If you are able to travel with equipment, pack some compact tools to increase the effectiveness of your workouts. Woolacott personally always carries a skipping rope for simple yet effective cardio, lifting straps, resistance bands, and a myofascial release ball and travel-sized foam roller for more efficient recovery so that he can hit the ground running easily the next day. If hitting the gym while travelling still doesn’t appeal to you, remember that the key is to stay active, whatever form that may take, whether it’s touring a city by foot or adding a hike or watersports to your schedule.
Plan in Advance
If you’re travelling for work, you’ll have much more of a routine, which means it’s easier to plan in workouts and structure your days. However, you’ll also have less flexibility in terms of where you’ll be able to eat.

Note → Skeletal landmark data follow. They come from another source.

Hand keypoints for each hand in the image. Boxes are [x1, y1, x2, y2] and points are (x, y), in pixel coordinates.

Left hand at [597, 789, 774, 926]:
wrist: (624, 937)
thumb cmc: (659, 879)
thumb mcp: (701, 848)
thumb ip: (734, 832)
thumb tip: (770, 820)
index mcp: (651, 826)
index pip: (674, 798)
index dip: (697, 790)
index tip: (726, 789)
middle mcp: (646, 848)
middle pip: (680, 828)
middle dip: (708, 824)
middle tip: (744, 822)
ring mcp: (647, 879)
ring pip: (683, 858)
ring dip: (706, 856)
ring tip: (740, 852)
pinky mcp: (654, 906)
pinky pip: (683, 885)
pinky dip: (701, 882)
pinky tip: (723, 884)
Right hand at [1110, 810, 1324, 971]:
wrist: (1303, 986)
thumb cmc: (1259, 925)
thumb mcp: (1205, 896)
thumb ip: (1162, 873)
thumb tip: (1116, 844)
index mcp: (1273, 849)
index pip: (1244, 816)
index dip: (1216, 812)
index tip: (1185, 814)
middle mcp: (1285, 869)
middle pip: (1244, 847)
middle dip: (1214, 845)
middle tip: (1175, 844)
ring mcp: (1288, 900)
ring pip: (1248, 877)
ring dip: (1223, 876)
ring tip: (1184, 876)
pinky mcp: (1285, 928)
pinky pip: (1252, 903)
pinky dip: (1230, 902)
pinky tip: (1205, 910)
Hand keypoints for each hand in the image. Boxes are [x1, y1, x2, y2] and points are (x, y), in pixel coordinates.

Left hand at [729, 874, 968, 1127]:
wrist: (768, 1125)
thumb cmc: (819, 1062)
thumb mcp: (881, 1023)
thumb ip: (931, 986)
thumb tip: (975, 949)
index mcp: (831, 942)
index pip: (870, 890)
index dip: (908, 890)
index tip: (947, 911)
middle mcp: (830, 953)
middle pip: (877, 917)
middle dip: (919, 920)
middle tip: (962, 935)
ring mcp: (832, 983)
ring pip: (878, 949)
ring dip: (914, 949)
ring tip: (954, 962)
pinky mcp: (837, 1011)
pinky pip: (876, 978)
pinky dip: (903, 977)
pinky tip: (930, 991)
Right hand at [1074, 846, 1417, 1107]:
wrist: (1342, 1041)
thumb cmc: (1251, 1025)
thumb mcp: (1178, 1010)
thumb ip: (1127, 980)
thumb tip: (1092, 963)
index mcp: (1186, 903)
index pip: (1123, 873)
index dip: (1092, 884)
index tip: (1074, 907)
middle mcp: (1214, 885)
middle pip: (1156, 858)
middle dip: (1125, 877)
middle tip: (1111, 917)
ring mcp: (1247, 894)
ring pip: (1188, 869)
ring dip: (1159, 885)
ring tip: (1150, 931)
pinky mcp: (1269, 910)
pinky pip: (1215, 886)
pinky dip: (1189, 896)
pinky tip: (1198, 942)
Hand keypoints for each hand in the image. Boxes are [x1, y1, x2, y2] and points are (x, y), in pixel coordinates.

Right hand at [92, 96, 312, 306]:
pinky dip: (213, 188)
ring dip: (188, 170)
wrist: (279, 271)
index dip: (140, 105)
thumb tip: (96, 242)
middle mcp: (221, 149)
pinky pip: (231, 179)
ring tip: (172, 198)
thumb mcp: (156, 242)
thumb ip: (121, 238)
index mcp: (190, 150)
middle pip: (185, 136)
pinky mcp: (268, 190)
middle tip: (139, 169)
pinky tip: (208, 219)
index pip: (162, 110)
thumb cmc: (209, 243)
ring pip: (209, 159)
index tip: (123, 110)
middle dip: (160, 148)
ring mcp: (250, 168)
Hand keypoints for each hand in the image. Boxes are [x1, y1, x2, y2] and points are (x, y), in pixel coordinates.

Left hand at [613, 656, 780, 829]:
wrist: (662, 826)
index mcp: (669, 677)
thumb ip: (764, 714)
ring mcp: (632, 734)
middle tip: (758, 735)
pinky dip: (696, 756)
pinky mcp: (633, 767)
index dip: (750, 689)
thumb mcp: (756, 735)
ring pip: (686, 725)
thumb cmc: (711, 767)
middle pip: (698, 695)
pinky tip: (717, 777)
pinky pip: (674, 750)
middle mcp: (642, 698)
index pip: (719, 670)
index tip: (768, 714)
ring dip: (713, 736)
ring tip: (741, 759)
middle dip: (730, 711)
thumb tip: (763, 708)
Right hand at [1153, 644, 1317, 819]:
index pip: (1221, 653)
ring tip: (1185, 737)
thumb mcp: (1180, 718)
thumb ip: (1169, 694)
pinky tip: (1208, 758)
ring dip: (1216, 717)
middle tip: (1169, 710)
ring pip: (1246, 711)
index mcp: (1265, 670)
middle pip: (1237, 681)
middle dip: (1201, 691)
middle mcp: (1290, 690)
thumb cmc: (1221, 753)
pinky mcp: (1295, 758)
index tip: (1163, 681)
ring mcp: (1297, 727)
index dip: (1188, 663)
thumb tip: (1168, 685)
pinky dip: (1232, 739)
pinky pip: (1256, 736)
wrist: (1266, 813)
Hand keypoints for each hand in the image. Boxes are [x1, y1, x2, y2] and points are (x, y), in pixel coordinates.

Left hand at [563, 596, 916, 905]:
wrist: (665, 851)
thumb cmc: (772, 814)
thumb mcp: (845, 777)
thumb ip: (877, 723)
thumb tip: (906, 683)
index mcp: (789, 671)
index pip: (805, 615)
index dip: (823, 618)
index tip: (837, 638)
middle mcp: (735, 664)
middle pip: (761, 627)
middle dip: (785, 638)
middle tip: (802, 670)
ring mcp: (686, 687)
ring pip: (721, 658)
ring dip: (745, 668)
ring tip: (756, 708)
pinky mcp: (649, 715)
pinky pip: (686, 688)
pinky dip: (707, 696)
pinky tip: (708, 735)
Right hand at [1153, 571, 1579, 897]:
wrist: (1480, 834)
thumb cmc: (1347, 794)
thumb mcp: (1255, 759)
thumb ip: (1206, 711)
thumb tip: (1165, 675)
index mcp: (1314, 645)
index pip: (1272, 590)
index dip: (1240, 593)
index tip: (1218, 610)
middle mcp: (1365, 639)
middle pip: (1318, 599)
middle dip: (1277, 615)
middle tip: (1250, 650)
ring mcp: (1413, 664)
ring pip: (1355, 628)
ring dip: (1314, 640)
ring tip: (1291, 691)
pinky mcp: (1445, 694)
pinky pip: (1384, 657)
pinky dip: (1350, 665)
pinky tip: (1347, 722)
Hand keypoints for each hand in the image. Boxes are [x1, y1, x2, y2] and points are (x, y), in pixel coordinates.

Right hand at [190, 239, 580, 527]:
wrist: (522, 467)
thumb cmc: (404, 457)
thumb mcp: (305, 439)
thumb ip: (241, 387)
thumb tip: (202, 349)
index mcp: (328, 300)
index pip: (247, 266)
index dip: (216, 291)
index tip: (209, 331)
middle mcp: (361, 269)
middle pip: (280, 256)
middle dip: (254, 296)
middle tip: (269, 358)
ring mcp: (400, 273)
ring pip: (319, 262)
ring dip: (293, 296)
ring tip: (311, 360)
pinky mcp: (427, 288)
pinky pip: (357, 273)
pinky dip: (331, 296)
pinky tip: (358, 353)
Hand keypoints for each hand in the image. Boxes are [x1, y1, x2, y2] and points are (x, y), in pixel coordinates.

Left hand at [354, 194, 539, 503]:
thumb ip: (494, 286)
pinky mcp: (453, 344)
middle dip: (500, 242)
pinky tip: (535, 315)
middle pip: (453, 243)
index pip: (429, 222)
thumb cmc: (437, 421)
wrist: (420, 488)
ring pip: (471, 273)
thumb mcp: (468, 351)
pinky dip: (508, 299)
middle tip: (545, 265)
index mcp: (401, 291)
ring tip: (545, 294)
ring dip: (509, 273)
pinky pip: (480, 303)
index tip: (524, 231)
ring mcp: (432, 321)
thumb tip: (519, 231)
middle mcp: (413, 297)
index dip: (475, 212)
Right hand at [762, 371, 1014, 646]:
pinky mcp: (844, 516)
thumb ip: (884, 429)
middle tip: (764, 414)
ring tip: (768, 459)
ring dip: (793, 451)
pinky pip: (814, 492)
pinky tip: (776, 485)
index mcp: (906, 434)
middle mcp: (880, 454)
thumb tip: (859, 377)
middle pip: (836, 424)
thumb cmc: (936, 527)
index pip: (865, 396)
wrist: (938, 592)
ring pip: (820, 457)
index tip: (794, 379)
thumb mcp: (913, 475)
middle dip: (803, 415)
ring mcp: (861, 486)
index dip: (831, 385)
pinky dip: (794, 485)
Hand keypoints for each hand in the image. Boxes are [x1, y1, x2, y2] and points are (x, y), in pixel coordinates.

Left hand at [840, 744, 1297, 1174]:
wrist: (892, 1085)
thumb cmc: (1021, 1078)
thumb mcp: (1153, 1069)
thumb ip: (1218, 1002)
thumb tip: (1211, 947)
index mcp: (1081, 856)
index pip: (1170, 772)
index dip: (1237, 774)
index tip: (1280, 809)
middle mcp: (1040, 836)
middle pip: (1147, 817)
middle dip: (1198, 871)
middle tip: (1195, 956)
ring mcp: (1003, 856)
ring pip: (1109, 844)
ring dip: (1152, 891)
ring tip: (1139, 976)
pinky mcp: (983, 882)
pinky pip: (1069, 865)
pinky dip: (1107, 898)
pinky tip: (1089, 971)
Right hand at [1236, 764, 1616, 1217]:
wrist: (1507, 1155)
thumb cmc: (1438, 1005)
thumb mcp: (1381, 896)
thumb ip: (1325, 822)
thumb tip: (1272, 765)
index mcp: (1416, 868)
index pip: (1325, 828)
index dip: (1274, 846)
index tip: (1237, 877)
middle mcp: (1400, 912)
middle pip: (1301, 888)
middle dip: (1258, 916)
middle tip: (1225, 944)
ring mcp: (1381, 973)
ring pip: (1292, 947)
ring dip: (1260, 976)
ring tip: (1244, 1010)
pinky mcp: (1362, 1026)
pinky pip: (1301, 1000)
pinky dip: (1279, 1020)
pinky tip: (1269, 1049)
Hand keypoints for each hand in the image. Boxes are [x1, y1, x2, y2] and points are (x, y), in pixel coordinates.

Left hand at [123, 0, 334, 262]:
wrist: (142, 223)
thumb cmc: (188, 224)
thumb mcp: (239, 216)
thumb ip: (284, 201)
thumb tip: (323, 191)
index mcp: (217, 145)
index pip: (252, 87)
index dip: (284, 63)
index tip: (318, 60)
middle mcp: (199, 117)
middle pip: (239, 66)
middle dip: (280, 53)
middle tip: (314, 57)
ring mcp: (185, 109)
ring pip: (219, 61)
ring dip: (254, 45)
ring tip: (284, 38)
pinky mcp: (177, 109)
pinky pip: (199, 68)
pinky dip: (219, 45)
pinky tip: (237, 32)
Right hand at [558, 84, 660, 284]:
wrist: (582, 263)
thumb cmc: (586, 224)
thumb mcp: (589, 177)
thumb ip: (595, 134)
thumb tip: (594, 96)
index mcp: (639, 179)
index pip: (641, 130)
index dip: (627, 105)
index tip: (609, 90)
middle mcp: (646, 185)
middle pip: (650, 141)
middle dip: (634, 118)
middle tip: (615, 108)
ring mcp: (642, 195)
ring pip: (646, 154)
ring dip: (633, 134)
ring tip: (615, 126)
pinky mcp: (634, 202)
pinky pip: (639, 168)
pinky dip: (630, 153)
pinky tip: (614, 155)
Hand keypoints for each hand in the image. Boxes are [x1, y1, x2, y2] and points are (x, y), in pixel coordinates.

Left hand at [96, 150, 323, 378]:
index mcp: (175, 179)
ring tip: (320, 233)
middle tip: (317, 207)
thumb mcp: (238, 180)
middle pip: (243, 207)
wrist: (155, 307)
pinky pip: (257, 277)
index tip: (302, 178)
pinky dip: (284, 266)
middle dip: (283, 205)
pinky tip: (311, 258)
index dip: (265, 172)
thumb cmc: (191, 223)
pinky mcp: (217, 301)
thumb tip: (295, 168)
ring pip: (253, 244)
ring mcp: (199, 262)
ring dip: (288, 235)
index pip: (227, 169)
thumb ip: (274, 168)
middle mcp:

In those cases, don’t be afraid to ask for modifications. “If I’m trying to keep things lighter in a restaurant, I’ll often ask to swap out French fries for a boiled or baked potato instead,” Woolacott shares.
If you’re on holiday, the lack of structure will make it harder to ensure a set workout routine each day, but you’ll also have the freedom to choose to incorporate more physical activities into your itinerary and to dine at restaurants that are better suited to your tastes and needs. Whatever the case, planning in advance always helps, whether that’s making sure that your hotel offers exercise facilities (or if there’s a handy park nearby), knowing what dining options are available near you, scheduling sightseeing or other enjoyable activities that will require physical effort, or even being strategic about your transport options and various routes so that you can maximize your daily movement as you get around town. Bonus: If you’ve spent just a little bit of time researching these things before a trip, you’ll be jetting off with greater peace of mind when it comes to sticking to your health and fitness goals while you’re away, which will also make it easier for you to relax and enjoy your trip. Which is, of course, just as important as the rest. Bon voyage!